= Tasks to complete =
• 1. Copy out the docutils regular-expression post word for word, everything from "Edward D. Loper" down to "excised, I suppose.".
• 2. Carry on the docutils regular-expression post from the point where it stops.

[Doc-SIG] Re: docutils REs

Edward D. Loper edloper@gradient.cis.upenn.edu
Fri, 23 Mar 2001 09:28:14 EST


[question about big long re for descr list items]
> I can't offhand remember - the RE growed until it appeared to work, and
> some of it appeared to rely on the "fuzzy" handline that REs appear (to
> me) to do in balancing the greediness of different bits of the RE. It's
> possible it's skeletal remains which should be excised, I suppose.

Hm.. I bet that's how the STNG REs got where they are today! ;)  If
you get a chance, could you try taking those lines out, and see if
it still passes your test cases?

> Not according to the RE documentation in the Python 1.5.2 reference
> manual, they don't - that's quite clear in saying start and end of
> STRING, and recognition of newlines is only in MULTILINE mode.

Hm.  You're right.  I was confused.  I wonder why I was.  Oh well,
I still don't like the fact that '$' matches '\n'.

    >>> re.match('$', '\n')

= Data section =
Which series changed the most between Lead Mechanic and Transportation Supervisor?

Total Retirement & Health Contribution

--

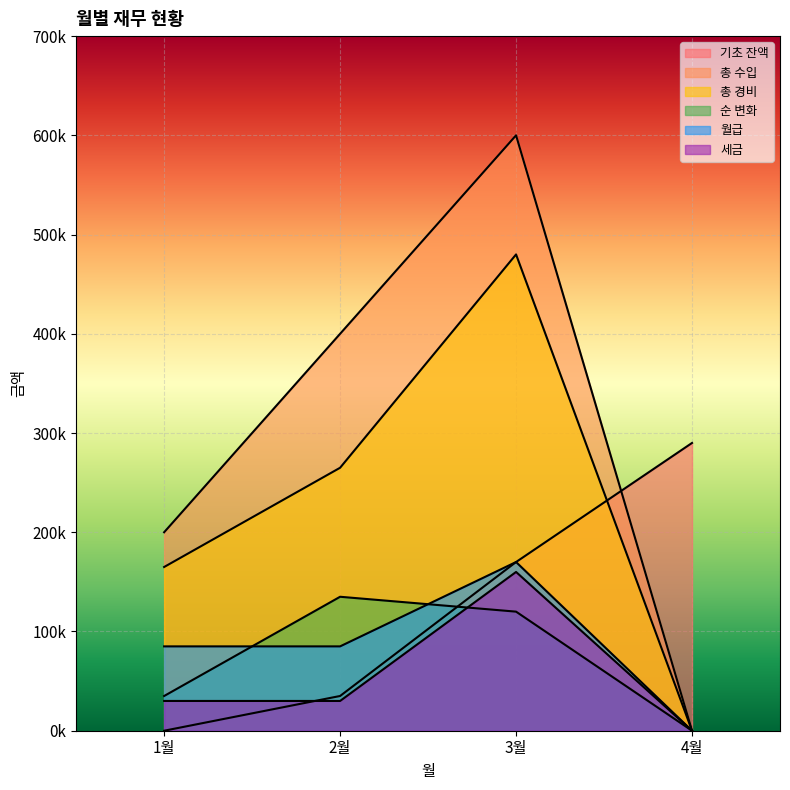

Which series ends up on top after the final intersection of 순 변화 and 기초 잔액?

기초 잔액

= Responses =
• 1.
Edward D. Loper edloper@gradient.cis.upenn.edu
Fri, 23 Mar 2001 09:28:14 EST


[question about big long re for descr list items]
> I can't offhand remember - the RE growed until it appeared to work, and
> some of it appeared to rely on the "fuzzy" handline that REs appear (to
> me) to do in balancing the greediness of different bits of the RE. It's
> possible it's skeletal remains which should be excised, I suppose.

• 2.
    <SRE_Match object at 0x80d2790>

> > we should start making a list of proposed changes to STNG,
> > in order to make STpy and STNG more compatible..
> Well, no, I wouldn't say that.

Ho hum.  My list of things to do grows by one. :)

> > I haven't decided yet on whether I'm happy about having this
> > concept of "acceptable ending punctuation.."  It sort of seems
> > like *all* punctuation should be ok, or *none*..
> 
> I'm not *too* happy about it myself, and actually it's a string that's
> '%' included into the RE texts where it's needed - this means that (a)
> it's easy to change, but (b) it should be the same in all places - I
> thought consistency was a Good Idea.

I definitely agree that, if you do have it, using '%' to splice it in
is the Right Thing to do.  And that way we can one day try replacing
it with an RE for all punctuation, and see how that affects our
test cases. :)

> > (e.g., should it be ok to have a dash after
> > an *emph region*-like this?)
> 
> That looks wrong to me - but then you can see how I use dashes in plain
> text!

Ok.  Bad example.  How about saying e-*mail* to put stress on the 
"mail" part, or *bad*-ass...

> There *are* some conventions on how one uses punctuation - for instance,
> 'this ,' looks wrong to almost everyone. ST<whatever> just enforces some
> of them (this is, of course, yet another class of things to consider
> warning people about).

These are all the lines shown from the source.